DOCUMENT SECTION below:
But as bad economic times make these arrangements even more appealing, the new efforts are raising questions about how private ownership of dorms will affect student life and costs in the years to come.
Public universities that have entered into or are considering such partnerships include the University of California, Irvine; Arizona State; Portland State; the University of Kentucky; and Montclair State in New Jersey, which in the fall opened the Heights, a two-tower complex with 2,000 beds and a 24,000-square-foot food court that officials say is the largest residence hall complex in the state.
Private colleges and universities have been slower to embrace the concept as they have traditionally financed their student housing with endowments, philanthropy and student fees. Private colleges are also less attractive to private developers because they tend to be smaller, so their housing needs are less extensive.
Although proponents of private partnerships point to lower costs for construction and operation, those savings are not necessarily passed on to students. A room at the Heights, for example, costs about US$1,000 more per semester than a room in Montclair State’s other dorms.
‘These things are often sold as savings, but they don’t often result in savings,’ said Edward St John, an education professor at the University of Michigan and an editor of Privatization and Public Universities, published in 2006.
Montclair State officials point to additional amenities available at the Heights and its mint condition as reasons for the premium price tag. A committee of university officials and employees of builder Capstone Development Partners determine the cost each year.
‘We needed to provide housing for our students, and we needed to find a way to do it,’ said Susan Cole, president of Montclair State.
Private developers have long had an interest in student housing. As student populations surged in the decades after World War II, universities quickly built out their own campuses, and builders responded with inexpensive, bare-bones low-rise and garden apartments.
In the recent real estate boom, luxury apartments sprang up near campuses around the country, enticing students with amenities such as gyms and spas. Now, with dorms ageing and money tight, universities are inviting private developers to build on the quads.
‘It doesn’t matter how large an institution you are,’ said William Bayless Jr, chief executive of American Campus Communities, a student housing real estate investment trust. ‘You should look at the most cost-effective way to develop student housing to save your capital dollars for other projects.’
Portland State University in Oregon is building a 16-storey residence hall, the University Pointe, in a public-private partnership with American Campus Communities. When the US$90 million mixed-use building opens in August, it will be the first privately developed student housing project in the university’s history. American Campus Communities will own and manage the University Pointe for up to 85 years before it reverts to the university.
End of DOCUMENT SECTION.
DATA EXTRACT below:
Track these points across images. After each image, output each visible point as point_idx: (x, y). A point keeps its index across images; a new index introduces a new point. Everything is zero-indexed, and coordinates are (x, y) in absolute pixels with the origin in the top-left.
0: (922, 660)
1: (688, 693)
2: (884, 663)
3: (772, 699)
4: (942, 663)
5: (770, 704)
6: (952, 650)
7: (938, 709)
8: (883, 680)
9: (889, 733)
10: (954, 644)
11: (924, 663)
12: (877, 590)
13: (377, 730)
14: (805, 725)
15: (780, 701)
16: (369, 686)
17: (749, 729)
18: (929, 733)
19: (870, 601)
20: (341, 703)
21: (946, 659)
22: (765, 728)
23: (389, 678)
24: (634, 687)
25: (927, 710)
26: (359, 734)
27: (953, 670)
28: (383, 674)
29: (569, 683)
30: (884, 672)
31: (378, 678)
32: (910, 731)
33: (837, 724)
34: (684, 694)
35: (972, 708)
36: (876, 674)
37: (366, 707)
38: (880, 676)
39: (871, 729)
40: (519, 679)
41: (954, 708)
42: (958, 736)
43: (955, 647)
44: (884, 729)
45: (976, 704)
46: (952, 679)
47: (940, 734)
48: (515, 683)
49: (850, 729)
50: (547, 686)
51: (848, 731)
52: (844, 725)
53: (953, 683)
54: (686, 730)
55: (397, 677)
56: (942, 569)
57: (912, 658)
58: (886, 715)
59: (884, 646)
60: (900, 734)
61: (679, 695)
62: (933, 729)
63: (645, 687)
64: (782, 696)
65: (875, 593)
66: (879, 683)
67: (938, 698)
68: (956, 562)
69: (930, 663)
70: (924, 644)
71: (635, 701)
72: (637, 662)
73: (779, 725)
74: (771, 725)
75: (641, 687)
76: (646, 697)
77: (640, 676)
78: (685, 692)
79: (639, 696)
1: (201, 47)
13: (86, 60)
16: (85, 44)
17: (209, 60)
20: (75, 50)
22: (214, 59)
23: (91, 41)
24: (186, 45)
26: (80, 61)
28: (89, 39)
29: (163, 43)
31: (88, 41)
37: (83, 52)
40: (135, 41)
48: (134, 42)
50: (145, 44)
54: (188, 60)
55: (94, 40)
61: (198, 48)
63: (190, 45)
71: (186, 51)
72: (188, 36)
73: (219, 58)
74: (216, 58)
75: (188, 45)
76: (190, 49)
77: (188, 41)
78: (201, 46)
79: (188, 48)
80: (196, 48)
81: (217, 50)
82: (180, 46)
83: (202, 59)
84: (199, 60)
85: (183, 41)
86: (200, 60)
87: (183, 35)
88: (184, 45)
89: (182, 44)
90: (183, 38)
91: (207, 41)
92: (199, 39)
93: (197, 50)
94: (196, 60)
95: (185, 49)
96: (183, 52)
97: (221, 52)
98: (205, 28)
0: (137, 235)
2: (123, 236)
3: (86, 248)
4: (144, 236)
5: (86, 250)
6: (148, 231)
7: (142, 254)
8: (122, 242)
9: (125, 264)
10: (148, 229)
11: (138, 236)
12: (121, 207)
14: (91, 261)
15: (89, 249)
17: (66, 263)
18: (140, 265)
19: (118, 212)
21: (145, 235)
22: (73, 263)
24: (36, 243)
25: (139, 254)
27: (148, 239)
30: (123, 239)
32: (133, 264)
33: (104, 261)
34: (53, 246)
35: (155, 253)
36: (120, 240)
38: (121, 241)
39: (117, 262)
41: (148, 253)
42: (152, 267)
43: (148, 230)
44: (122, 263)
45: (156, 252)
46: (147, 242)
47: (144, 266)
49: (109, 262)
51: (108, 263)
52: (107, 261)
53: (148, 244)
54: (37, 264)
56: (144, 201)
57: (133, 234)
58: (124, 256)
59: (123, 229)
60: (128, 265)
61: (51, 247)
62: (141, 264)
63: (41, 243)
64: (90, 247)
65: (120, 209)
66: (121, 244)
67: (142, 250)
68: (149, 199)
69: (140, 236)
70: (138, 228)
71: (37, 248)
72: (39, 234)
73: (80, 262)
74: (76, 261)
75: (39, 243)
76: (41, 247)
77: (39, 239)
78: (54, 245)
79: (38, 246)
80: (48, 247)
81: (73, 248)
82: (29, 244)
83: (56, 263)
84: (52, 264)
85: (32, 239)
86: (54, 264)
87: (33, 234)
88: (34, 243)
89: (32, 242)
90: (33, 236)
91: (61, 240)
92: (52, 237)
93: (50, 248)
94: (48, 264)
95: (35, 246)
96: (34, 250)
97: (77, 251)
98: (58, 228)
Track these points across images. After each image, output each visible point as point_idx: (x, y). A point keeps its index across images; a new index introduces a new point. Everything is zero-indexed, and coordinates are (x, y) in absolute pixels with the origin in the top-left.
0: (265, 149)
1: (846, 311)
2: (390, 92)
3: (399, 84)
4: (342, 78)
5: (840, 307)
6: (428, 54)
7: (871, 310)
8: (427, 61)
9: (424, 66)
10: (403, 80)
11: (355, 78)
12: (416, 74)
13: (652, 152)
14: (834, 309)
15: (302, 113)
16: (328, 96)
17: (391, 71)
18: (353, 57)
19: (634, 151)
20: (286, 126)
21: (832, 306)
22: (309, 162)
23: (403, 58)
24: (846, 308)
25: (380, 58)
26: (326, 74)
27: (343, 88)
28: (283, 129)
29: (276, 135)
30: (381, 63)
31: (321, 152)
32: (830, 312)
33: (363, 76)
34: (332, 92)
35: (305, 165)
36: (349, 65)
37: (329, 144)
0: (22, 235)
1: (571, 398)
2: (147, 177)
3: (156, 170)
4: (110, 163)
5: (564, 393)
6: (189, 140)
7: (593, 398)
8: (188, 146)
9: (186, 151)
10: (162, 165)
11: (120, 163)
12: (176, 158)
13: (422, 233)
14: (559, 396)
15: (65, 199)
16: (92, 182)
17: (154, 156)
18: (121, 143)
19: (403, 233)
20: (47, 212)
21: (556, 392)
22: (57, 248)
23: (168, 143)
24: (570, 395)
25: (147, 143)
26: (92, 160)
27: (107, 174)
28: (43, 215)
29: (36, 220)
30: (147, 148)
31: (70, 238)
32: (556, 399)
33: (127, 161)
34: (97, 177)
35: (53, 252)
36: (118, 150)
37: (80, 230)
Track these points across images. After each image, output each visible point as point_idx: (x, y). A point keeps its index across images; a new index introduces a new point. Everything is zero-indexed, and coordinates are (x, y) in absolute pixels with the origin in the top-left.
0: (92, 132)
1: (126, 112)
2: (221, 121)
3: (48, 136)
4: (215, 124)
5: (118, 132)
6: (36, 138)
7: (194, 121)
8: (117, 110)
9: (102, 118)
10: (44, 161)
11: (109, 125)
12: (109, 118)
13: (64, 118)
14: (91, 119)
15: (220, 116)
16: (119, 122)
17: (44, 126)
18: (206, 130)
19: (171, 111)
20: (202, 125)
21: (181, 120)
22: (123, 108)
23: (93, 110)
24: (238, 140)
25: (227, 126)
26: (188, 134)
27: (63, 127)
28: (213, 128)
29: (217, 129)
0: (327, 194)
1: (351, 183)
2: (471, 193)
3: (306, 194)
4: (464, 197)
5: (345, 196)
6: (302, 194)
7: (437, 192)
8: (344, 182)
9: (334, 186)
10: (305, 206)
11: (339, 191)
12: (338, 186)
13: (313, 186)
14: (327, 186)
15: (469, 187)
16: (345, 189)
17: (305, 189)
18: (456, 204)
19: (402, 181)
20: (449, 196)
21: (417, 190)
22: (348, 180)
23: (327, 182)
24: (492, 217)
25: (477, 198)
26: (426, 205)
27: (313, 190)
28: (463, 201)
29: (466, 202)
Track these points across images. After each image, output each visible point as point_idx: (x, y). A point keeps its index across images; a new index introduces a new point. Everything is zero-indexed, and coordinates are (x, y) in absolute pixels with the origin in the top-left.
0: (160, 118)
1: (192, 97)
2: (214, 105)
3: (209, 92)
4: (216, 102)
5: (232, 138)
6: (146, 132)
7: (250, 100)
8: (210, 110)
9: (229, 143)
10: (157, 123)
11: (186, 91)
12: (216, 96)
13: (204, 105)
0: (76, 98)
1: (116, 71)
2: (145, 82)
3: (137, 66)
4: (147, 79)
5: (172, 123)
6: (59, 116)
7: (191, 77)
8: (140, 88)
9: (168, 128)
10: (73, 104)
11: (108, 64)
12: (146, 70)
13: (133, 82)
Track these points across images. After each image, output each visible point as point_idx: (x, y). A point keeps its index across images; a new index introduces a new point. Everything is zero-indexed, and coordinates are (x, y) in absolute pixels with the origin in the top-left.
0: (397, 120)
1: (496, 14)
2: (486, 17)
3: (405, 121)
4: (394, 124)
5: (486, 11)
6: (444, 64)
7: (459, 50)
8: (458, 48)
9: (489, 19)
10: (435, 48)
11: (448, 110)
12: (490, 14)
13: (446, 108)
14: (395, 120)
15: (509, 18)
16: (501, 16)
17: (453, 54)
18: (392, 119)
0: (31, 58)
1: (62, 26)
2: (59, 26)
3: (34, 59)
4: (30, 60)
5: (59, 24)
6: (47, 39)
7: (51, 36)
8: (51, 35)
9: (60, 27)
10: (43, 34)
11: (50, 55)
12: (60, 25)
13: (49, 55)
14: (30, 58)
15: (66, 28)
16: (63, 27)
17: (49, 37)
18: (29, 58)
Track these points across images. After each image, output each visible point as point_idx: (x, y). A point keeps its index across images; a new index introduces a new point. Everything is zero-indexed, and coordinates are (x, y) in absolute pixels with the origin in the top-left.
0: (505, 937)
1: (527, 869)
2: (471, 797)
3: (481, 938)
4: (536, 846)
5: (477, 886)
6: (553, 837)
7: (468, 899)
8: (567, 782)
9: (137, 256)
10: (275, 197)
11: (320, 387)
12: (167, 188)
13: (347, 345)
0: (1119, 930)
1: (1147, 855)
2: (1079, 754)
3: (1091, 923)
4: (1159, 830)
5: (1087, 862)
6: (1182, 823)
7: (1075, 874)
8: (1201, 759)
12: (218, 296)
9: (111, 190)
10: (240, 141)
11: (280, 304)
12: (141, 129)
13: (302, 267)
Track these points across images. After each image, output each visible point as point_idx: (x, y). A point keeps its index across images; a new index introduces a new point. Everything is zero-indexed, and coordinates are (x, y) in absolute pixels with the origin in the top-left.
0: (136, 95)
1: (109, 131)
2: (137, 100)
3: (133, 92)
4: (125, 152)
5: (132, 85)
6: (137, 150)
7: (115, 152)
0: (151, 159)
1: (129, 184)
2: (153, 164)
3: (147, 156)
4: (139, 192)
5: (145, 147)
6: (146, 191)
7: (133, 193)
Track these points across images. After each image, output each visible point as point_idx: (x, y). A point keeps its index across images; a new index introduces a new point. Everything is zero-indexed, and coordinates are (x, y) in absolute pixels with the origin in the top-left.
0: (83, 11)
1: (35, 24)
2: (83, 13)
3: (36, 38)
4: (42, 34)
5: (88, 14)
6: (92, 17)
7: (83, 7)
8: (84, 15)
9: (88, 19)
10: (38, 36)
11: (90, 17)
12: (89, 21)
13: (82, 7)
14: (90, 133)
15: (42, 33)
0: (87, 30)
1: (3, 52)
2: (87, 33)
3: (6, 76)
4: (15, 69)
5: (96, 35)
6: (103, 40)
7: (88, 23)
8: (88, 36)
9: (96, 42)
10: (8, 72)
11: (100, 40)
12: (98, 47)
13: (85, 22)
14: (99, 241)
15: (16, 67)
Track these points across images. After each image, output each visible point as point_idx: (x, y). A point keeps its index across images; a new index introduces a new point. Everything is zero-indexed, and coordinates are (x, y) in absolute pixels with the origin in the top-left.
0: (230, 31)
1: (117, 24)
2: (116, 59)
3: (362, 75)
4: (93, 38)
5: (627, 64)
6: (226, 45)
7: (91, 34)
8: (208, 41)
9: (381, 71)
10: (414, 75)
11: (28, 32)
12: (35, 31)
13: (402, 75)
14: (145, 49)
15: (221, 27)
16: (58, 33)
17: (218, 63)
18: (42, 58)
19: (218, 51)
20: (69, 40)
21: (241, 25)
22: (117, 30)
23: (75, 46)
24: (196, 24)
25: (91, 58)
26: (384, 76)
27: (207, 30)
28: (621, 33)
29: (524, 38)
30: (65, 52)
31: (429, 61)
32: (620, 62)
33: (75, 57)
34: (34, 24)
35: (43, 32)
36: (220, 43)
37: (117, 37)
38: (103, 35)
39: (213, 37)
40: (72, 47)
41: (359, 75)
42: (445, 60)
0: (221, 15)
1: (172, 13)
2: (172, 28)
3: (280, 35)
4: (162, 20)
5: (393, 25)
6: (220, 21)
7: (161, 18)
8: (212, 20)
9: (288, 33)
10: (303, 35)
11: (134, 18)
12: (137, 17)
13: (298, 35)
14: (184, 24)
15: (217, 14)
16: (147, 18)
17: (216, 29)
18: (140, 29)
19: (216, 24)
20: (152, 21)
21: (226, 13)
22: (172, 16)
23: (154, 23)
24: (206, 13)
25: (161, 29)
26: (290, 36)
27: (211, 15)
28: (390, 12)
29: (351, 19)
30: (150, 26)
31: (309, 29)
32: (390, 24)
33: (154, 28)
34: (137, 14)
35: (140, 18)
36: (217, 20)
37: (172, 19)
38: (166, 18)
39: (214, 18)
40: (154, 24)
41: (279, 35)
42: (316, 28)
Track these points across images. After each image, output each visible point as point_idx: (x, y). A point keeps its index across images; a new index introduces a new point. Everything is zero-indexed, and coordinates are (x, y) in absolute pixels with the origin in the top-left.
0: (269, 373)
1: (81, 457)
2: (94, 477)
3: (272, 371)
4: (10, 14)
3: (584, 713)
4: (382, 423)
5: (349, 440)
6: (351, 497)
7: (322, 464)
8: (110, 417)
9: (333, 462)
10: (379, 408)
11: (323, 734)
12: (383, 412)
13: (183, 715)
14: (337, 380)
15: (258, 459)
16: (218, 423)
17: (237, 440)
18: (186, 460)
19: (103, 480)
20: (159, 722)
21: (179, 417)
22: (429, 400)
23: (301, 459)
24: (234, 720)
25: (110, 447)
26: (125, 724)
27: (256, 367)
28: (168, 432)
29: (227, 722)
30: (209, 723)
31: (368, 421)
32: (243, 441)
End of DATA EXTRACT.
▶ **ACTIVITY**
Translate this sentence from the text on privately owned dorms into French: "Private developers have long had an interest in student housing."

▶ **FINISHED TASK**
Les promoteurs privés s'intéressent depuis longtemps au logement étudiant.